AK Parti olarak 31 Mart seçimlerinin belediyecilikte 25 yıllık bir tecrübenin zirve noktası olacağını kaydeden Erdoğan, “Milletimiz 25 yıldır şehirlerini ve hayatlarını bu kadroların belediyecilik anlayışına teslim ediyorsa bunun bir sebebi var. Bir memnuniyet var, bundan dolayı AK Parti ile bu yolda yürüdüler. Kimsenin AK Parti’ye oy vermek gibi bir mecburiyeti, bir borcu yoktur. Milletimizin her bir ferdini AK Parti’ye oy vermeye davamızla, ahlakımızla, duruşumuzla, hizmetlerimizle, projelerimizle, vizyonumuzla biz halkımızı ikna edeceğiz. Kendini milletin üzerinde gören, oy sandığından çıkacak sonucu çantada keklik zanneden teşkilat yöneticisi, milletvekili, belediye başkanı ya da adayı kadar AK Parti’ye zarar veren kimse olamaz. Siyaset milleti kendinden nefret ettirme değil, kendini millete sevdirme, benimsetme, kabul ettirme sanatıdır. AK Parti milletimize hakim olmak üzere değil, hadim olmak üzere yola çıkmış kadroların partisidir. Siyasette hiçbir görev kimseye zorla verilmez, göreve talip olanlar arasından seçim yapılır. Şayet AK Parti’nin millete hizmetkarlık esasına dayanan siyaset anlayışını kendi yapısına, tarzına, konumuna uygun bulmayan varsa zaten yanlış yapar” ifadelerini kullandı.
“Unutmayınız hala her şey insan ile başlıyor ve insanda bitiyor”
Günümüzde gelişen teknolojinin etkisi ile siyasetin teknik araçlarının farklılaşmış olabileceğini belirten Erdoğan, “Artık bayrak asmak için direklere çıkmak gerekmiyor da olabilir. Daha çok insana ulaşmak için sosyal medya gibi alternatif mecralar gelişmiş olabilir.

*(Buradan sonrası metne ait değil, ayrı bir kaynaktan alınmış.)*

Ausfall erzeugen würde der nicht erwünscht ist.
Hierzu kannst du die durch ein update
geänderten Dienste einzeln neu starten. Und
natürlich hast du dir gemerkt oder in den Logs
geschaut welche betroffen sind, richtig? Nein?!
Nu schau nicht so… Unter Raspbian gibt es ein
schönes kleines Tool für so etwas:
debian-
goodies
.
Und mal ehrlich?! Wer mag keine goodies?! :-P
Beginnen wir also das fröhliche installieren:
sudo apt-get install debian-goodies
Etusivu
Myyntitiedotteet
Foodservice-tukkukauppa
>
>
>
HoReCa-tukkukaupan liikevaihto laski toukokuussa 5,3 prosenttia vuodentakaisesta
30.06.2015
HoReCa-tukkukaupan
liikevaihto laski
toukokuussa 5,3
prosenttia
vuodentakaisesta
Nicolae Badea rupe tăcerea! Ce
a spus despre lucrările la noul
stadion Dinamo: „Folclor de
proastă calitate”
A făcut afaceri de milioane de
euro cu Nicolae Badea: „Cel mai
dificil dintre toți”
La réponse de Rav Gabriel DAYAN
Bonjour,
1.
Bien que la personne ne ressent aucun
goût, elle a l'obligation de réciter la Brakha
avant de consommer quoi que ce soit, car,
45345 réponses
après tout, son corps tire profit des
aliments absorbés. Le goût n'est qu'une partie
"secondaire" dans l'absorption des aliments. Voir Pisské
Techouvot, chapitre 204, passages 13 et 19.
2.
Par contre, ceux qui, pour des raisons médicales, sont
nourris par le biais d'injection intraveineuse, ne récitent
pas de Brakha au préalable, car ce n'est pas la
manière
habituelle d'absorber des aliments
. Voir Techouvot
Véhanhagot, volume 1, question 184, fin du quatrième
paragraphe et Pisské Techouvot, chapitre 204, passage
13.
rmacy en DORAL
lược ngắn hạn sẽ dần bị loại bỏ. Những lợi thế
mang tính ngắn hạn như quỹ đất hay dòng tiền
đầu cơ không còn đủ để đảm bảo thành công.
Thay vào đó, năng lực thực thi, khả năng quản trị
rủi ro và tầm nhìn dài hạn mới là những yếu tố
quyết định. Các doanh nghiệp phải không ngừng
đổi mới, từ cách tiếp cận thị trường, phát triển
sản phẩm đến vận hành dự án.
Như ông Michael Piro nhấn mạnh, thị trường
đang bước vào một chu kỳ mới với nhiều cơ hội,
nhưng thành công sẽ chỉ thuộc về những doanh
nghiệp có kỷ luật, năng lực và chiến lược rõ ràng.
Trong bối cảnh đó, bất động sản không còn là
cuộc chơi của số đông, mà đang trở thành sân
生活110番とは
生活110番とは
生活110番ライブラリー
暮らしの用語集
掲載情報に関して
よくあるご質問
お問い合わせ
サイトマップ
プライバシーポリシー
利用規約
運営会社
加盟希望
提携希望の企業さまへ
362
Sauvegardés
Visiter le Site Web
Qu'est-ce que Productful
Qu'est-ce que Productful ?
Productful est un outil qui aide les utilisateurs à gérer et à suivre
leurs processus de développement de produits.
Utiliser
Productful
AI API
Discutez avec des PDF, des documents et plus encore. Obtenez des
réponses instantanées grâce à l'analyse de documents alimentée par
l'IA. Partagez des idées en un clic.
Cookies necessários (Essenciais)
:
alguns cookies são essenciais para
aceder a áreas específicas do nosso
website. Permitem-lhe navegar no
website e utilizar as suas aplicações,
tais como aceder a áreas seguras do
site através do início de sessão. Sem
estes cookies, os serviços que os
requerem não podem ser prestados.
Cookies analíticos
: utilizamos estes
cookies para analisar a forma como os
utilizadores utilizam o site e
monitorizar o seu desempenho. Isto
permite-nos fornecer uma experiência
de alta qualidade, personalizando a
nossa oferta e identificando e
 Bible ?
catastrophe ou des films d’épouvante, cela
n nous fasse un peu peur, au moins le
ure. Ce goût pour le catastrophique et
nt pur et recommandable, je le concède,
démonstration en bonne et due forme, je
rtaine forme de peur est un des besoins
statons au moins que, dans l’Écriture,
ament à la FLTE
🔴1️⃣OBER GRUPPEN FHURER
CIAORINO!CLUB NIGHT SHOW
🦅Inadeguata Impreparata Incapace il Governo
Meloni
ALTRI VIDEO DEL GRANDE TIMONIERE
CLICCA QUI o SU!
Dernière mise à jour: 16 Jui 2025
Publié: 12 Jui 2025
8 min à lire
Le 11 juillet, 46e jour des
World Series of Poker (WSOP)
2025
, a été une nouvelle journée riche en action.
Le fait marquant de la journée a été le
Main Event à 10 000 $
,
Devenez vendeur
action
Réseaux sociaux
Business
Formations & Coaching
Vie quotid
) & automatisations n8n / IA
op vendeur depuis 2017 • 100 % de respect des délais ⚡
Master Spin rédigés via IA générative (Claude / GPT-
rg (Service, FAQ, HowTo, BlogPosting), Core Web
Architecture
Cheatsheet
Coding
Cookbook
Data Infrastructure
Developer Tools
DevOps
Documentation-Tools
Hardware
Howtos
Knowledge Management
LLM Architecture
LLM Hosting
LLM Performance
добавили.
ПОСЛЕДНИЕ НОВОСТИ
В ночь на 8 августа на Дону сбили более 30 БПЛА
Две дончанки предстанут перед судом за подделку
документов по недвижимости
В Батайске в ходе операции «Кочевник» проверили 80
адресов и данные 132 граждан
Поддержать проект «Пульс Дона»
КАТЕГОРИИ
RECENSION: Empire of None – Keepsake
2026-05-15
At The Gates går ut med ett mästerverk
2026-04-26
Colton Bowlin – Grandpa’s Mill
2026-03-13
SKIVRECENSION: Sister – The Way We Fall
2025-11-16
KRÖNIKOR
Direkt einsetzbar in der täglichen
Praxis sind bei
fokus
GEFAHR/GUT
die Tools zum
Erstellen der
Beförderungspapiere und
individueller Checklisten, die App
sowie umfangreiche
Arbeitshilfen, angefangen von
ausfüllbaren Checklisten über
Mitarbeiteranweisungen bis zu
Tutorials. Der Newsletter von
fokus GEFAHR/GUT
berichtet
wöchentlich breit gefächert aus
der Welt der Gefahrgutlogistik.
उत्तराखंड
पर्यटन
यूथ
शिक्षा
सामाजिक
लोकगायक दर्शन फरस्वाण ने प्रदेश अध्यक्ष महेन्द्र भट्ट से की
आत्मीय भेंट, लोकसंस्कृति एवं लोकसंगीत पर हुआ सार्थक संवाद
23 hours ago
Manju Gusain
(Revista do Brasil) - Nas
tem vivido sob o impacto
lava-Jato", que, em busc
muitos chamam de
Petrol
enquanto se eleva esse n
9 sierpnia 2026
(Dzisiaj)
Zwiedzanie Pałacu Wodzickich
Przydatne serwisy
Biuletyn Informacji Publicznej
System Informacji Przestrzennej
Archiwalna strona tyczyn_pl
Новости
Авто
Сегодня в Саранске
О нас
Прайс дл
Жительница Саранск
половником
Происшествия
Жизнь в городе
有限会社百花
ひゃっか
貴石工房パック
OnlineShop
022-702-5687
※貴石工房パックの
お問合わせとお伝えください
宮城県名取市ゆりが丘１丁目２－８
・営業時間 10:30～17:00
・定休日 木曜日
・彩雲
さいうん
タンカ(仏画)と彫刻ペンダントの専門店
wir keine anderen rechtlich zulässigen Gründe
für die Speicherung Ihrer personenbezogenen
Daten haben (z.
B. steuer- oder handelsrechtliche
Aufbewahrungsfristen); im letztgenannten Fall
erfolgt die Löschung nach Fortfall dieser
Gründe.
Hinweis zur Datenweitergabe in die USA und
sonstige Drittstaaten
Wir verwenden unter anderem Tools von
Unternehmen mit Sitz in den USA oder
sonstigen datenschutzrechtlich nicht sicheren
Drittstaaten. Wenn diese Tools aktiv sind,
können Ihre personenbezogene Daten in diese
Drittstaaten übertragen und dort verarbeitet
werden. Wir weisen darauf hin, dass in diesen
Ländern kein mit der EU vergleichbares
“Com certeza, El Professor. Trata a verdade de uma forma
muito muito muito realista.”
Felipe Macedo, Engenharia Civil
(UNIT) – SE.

Ama unutmayınız hala her şey insan ile başlıyor ve insanda bitiyor. İnsanları değerli olduklarını hissettirmenin yolu hangi kanalı kullanırsanız kullanın onlarla doğrudan iletişime geçmenizdir. Bunun için her fırsatta çalmadık kapı, sıkmadık el, almadık gönül bırakmayacağız. Bunlar sanal ortamda veya sanal unsurlarla olacak şeyler değil. İnsanın eliyle, gözü, kulağı, dili hiçbir zaman sanal ortamda gerçekleşmez. İnsanoğlunun o gülücüğü, gözlerindeki bakış, ifade tarzındaki kullandığı kelam bütün gönülleri çeker. Onu sanal ortamda yapamazsınız. Onun için çok geniş kapsamlı çalışmayı yürütmemiz lazım. 10 milyonu aşkın üyelerimizi nasıl çalıştıracağız, bunun üzerinde durmamız lazım. Hiçbir siyasi partide böyle bir üye yok ama çalışmamız lazım” dedi.